ARAB SAUDI (Panjimas.com) – Kelompok studi Sakina di Arab Saudi berencana melakukan survei ilmiah untuk menentukan posisi masyarakat Saudi pada issue Khilafah Islamiyyah yang diumumkan oleh Daulah Islamiyah Iraq dan Syam atau Islamic State of Iraq and Syam (ISIS) pada tanggal 1 Ramadhan 1435 H lalu.
Inisiatif ini muncul setelah secara mengagetkan pada baru-baru ini ada hasil jajak pendapat dari Saudi yang dirilis pada situs jejaring sosial, mengklaim bahwa 92% dari mereka, percaya bahwa “IS sesuai dengan nilai-nilai Islam dan hukum Islam”.
Sementara itu, realitanya banyak keluarga Saudi menolak untuk mengadakan acara belasungkawa atas anak-anak mereka yang gugur di tempat-tempat perjuangan, bahkan banyak dari keluarga korban yang gugur di bumi jihad menyatakan “sukacita” dan mereka menolak untuk menunjukkan kesedihan atas kematian anak-anak mereka.

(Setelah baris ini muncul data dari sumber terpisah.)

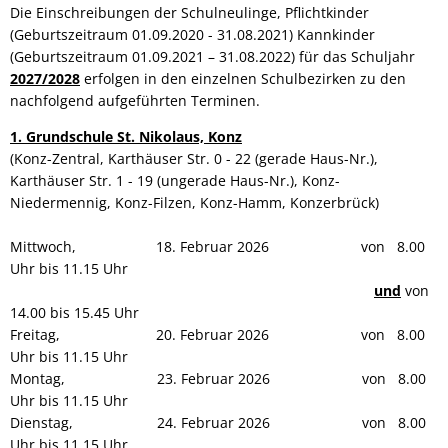
Die Einschreibungen der Schulneulinge, Pflichtkinder
(Geburtszeitraum 01.09.2020 - 31.08.2021) Kannkinder
(Geburtszeitraum 01.09.2021 – 31.08.2022) für das Schuljahr
2027/2028
erfolgen in den einzelnen Schulbezirken zu den
nachfolgend aufgeführten Terminen.
1. Grundschule St. Nikolaus, Konz
(Konz-Zentral, Karthäuser Str. 0 - 22 (gerade Haus-Nr.),
Karthäuser Str. 1 - 19 (ungerade Haus-Nr.), Konz-
Niedermennig, Konz-Filzen, Konz-Hamm, Konzerbrück)
Mittwoch, 18. Februar 2026 von 8.00
Uhr bis 11.15 Uhr
und
von
14.00 bis 15.45 Uhr
Freitag, 20. Februar 2026 von 8.00
Uhr bis 11.15 Uhr
Montag, 23. Februar 2026 von 8.00
Uhr bis 11.15 Uhr
Dienstag, 24. Februar 2026 von 8.00
Uhr bis 11.15 Uhr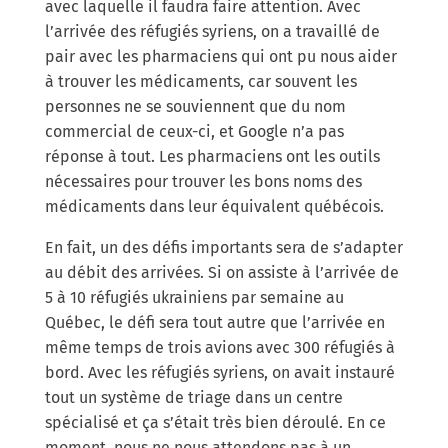
avec laquelle il faudra faire attention. Avec
l’arrivée des réfugiés syriens, on a travaillé de
pair avec les pharmaciens qui ont pu nous aider
à trouver les médicaments, car souvent les
personnes ne se souviennent que du nom
commercial de ceux-ci, et Google n’a pas
réponse à tout. Les pharmaciens ont les outils
nécessaires pour trouver les bons noms des
médicaments dans leur équivalent québécois.
En fait, un des défis importants sera de s’adapter
au débit des arrivées. Si on assiste à l’arrivée de
5 à 10 réfugiés ukrainiens par semaine au
Québec, le défi sera tout autre que l’arrivée en
même temps de trois avions avec 300 réfugiés à
bord. Avec les réfugiés syriens, on avait instauré
tout un système de triage dans un centre
spécialisé et ça s’était très bien déroulé. En ce
moment, nous ne nous attendons pas à un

Sebagai respon itu, beberapa Pengkhotbah yang direstui di Saudi menganggap sikap seperti itu sebagai pengaruh dari terorisme, dan katanya, “Ini merusak reputasi agama Islam”. Mereka menekankan bahwa siapa saja yang pergi ke tempat-tempat konflik merupakan pelanggaran otoritas keagamaan Saudi yang harus diikuti. Oleh karena itu mereka menyimpulkan bahwa kematian mereka bukan bentuk kesyahidan.
Direktur Kampanye Sakina, Abdul Moneim al-Mushawwah yang beroperasi di bawah pengawasan Departemen Urusan Islam, Wakaf, Dakwah dan Bimbingan di Arab Saudi mengatakan, ”Dalam periode mendatang, rencana kampanye akan bekerja pada survei manual, dimana kita dapat menentukan sejauh mana masyarakat Saudi bersimpati dengan apa yang terjadi baru-baru ini di Iraq, yaitu deklarasi kekhalifahan”.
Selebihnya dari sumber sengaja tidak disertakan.